East Timor rebels surrender weapons

An East Timor rebel leader says his followers have surrendered their weapons, but the country's foreign minister said some renegade groups had yet to turn in their guns.

    At least 20 people were killed in widespread violence in May

    After 600 members of East Timor's 1,400-strong army were sacked this year, the tiny nation experienced a series of protests which evolved into widespread violence in May.

    An estimated 100,000 people were displaced and at least 20 killed in the violence which brought a 2,500-strong peacekeeping force from Australia, Malaysia, New Zealand and Portugal to East Timor.

    Major Alfredo Reinado, who left the government military and took a small number of troops with him, said the 20 or so weapons his troops turned over to Australian peacekeepers on Friday represented the total of their arms.

    If there are fresh gunfights, Reinado said, "it will not be from my followers, because we are without weapons now".

    "My 600 followers when they left their corps were without weapons. Only me and my personal [unit's] members had guns."

    However, Jose Ramos-Horta, the foreign minister, although expressing appreciation to Reinado for disarming, told reporters on Saturday there would be further weapons handovers by different groups.


    Meanwhile, Xanana Gusmao, the president, said on Saturday that Reinado was not to blame for the crisis in the tiny, impoverished country.

    Reinado says his troops have
    given up all their arms

    "I must say he is not a rebel. Major Alfredo did not initiate  the problem," Gusmao told a press conference after meeting  Indonesian President Susilo Bambang Yudhoyono in Bali to discuss the crisis in East Timor.

    "Alfredo went to the mountain to avoid a conflict," Gusmao  added.

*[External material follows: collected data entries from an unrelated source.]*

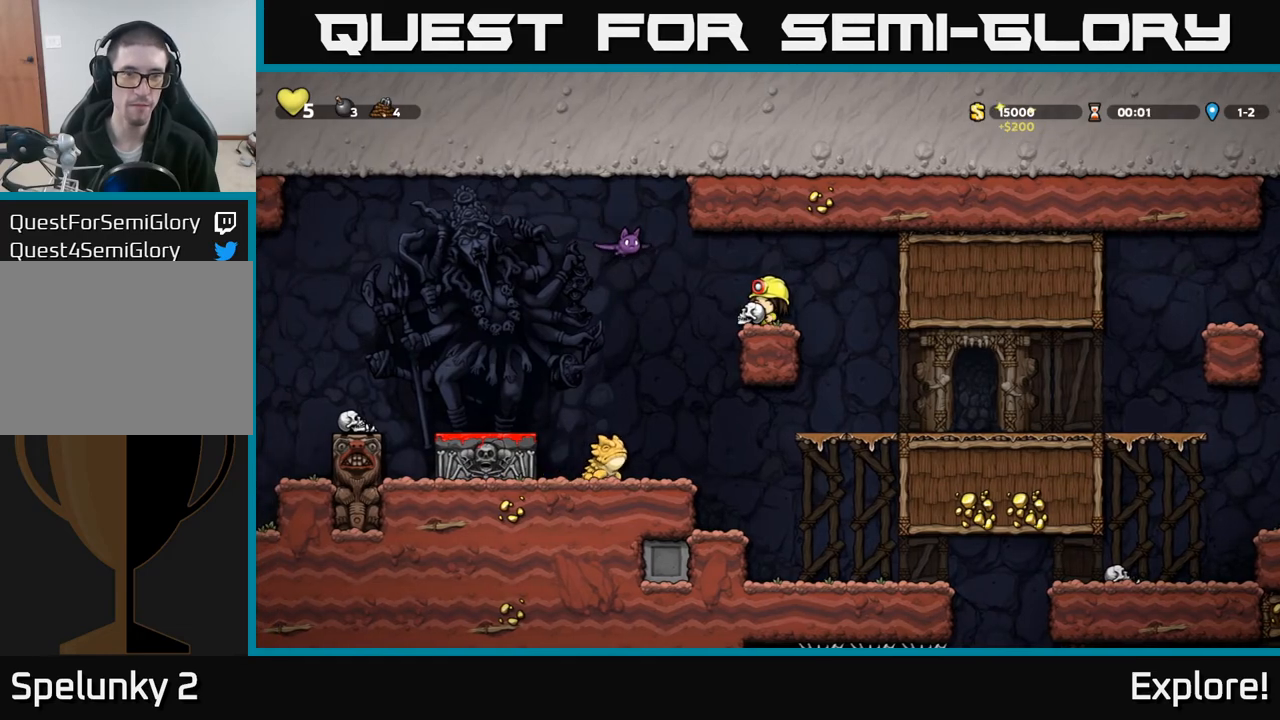
{"buttons": [], "left_stick": "center", "right_stick": "center", "events": [[217, "A", "down"], [300, "A", "up"], [417, "X", "down"], [483, "X", "up"]]}
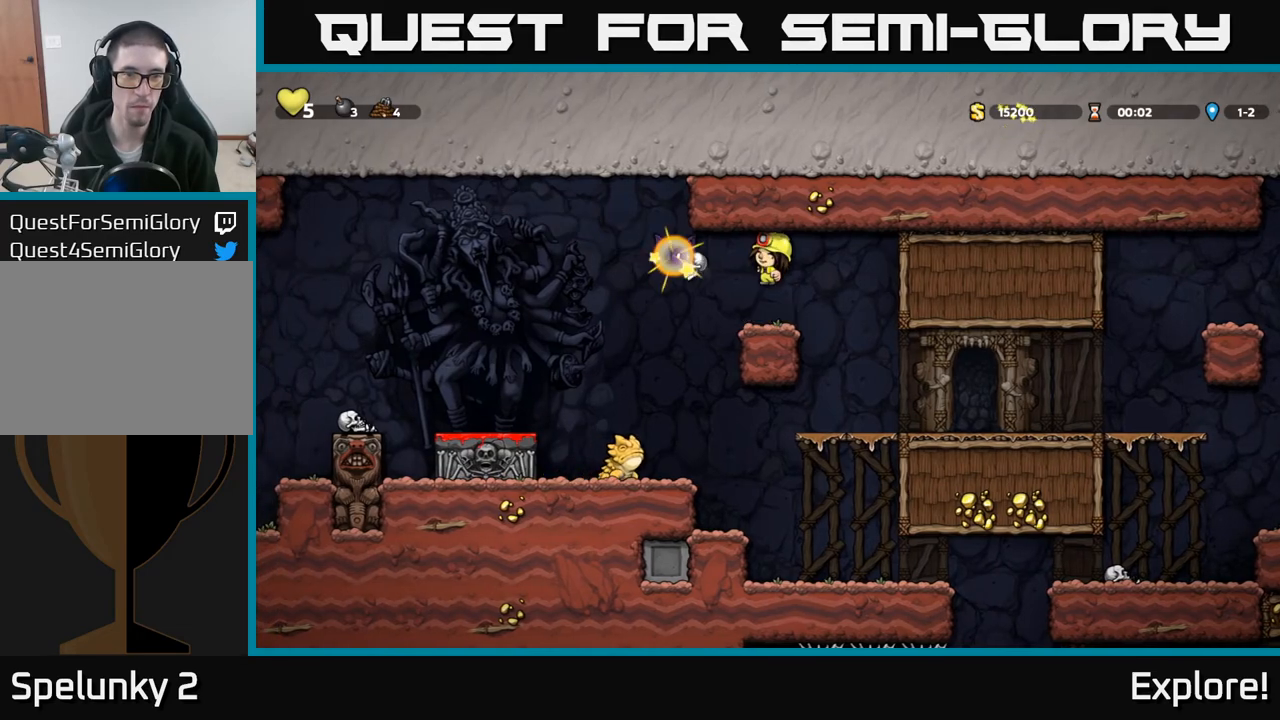
{"buttons": [], "left_stick": "center", "right_stick": "center", "events": [[200, "DPAD_LEFT", "down"], [233, "A", "down"], [300, "A", "up"], [467, "DPAD_LEFT", "up"]]}
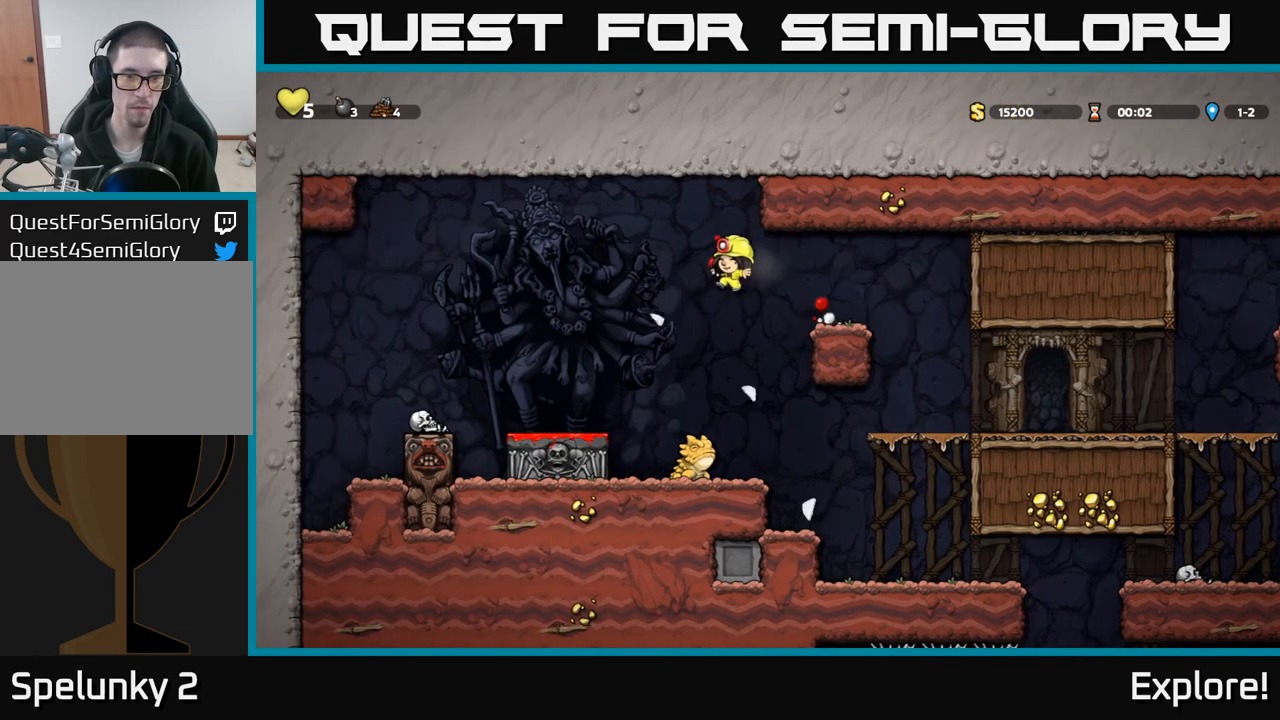
{"buttons": [], "left_stick": "center", "right_stick": "center", "events": []}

    Susilo said: "I support all efforts that have been done by [East Timor] leaders until the problems can be solved properly."

    Aside from regional differences at the root of the problems within the military, East Timor faces struggles for power and simmering resentments between those who stayed in the country during its fight for independence from Indonesia and those who spent that time largely in exile, including Mari Alkatiri. the prime minister.

    There are also differences over what languages should be used and how to combat poverty.


    Burning, looting and scattered killings since the peacekeepers arrived have been blamed largely on youth gangs.

    A former Portuguese colony, East Timor, 2,100km east of Jakarta, was occupied by Indonesia at the end of 1975 after a few days of independence. Jakarta annexed the territory the following year.

    According to various human rights groups and studies, Indonesian rule was directly or indirectly responsible for between 100,000 and 200,000 deaths before a referendum for independence in 1999, itself marked by bloodshed and atrocities blamed largely on pro-Jakarta militias.

    Despite their rocky history, East Timor and Indonesia have had relatively good relations in recent years.